• **What to work on**: Render the lines of the entries below, from the one containing "pose: elev=24.3 azim=71.3" through the end of the entries, as a JSON list of strings with one string per line, skipping blank lines and leaving out the pictures.

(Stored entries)
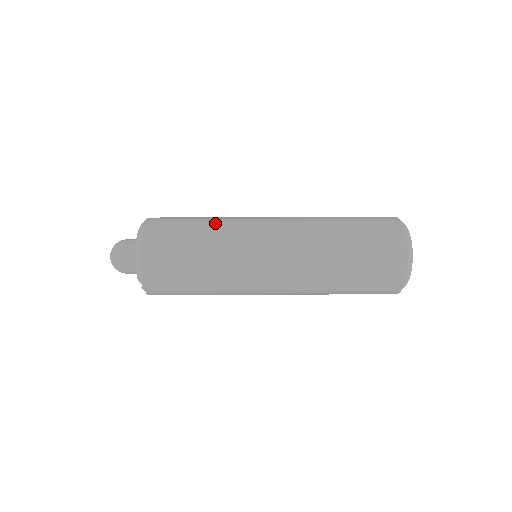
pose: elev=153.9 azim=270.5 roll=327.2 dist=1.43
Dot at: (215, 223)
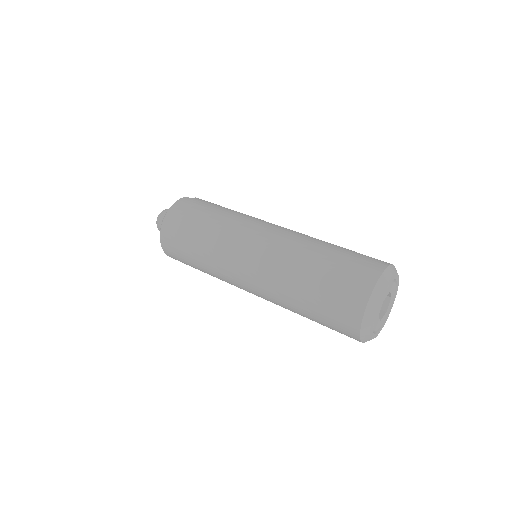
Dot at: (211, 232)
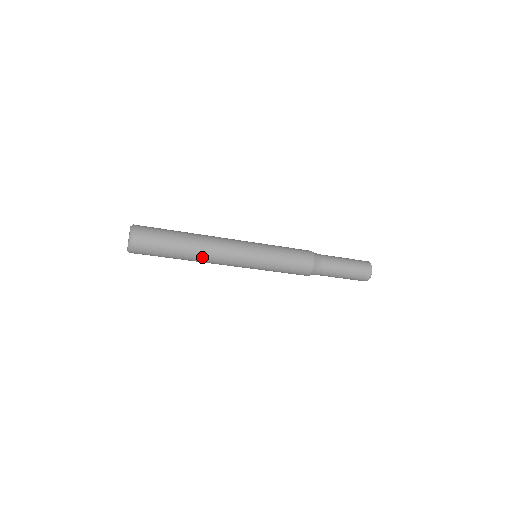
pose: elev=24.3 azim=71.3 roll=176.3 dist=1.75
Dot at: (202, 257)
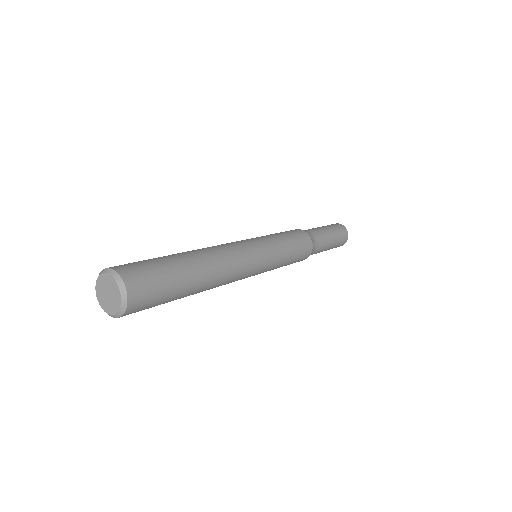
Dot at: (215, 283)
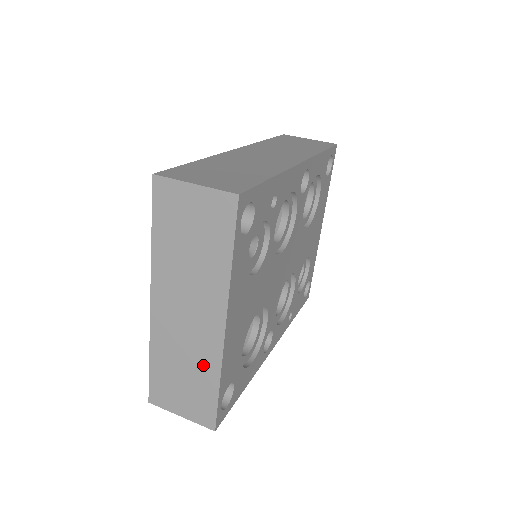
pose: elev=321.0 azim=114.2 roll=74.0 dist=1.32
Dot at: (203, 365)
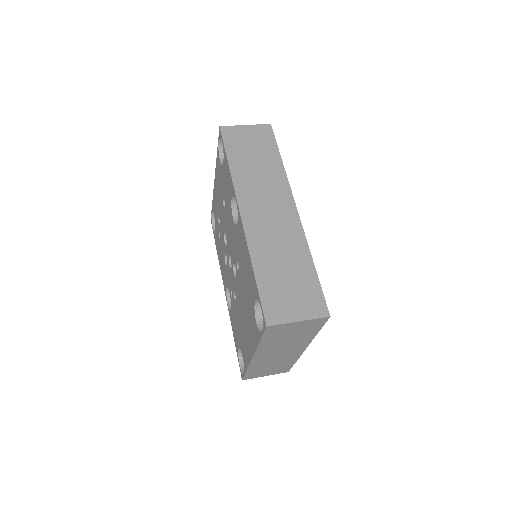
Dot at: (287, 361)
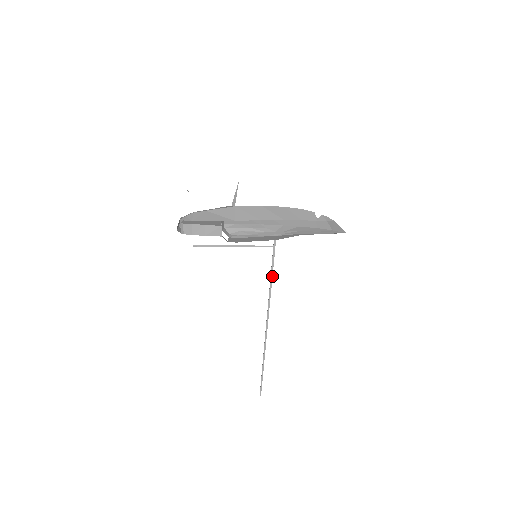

• **Solution for this problem**:
[
  "pose: elev=24.3 azim=71.3 roll=176.3 dist=1.75",
  "Dot at: (202, 257)",
  "Dot at: (215, 283)",
  "pose: elev=321.0 azim=114.2 roll=74.0 dist=1.32",
  "Dot at: (203, 365)",
  "Dot at: (287, 361)"
]